*** Opening Data ***

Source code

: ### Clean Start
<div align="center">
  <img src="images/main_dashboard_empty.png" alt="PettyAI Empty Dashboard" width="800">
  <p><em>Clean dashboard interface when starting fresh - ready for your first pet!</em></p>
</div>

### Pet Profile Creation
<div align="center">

*** Closing Data ***
*** Opening Data ***

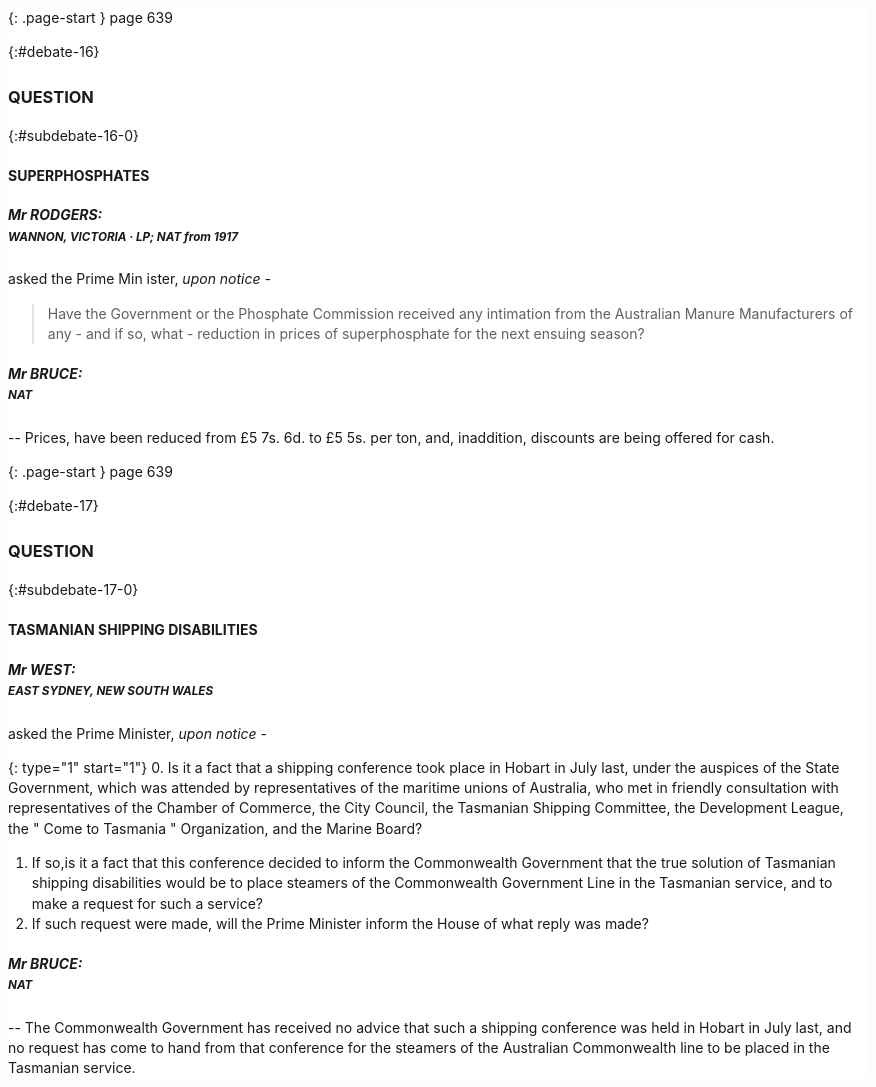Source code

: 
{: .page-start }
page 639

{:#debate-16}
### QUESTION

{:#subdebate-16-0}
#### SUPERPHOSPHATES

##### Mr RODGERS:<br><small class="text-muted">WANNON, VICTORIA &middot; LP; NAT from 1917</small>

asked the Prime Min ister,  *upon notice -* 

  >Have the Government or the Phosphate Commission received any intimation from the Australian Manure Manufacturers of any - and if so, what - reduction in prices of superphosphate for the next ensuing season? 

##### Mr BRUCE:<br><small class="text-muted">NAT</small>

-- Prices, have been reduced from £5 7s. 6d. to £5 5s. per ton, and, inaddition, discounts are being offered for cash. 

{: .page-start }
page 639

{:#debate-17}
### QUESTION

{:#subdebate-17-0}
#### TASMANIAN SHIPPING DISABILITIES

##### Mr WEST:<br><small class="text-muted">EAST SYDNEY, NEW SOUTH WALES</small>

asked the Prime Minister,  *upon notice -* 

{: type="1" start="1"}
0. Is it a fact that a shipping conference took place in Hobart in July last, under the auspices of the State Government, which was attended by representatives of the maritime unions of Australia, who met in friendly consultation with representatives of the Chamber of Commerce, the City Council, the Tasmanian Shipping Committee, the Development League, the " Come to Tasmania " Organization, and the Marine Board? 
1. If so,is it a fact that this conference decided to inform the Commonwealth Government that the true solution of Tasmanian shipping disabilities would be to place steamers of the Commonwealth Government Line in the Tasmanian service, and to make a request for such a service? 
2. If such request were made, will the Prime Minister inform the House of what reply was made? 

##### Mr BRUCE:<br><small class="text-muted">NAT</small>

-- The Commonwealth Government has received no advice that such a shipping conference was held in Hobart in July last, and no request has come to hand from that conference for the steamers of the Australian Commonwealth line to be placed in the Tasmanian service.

*** Closing Data ***

__About this task__. Only the lines above starting at the line that holds "##### Mr RODGERS:<br><small" and ending at the line that holds "-- Prices, have" are to be repeated, exactly and in full.

__Result__.
##### Mr RODGERS:<br><small class="text-muted">WANNON, VICTORIA &middot; LP; NAT from 1917</small>

asked the Prime Min ister,  *upon notice -* 

  >Have the Government or the Phosphate Commission received any intimation from the Australian Manure Manufacturers of any - and if so, what - reduction in prices of superphosphate for the next ensuing season? 

##### Mr BRUCE:<br><small class="text-muted">NAT</small>

-- Prices, have been reduced from £5 7s. 6d. to £5 5s. per ton, and, inaddition, discounts are being offered for cash. 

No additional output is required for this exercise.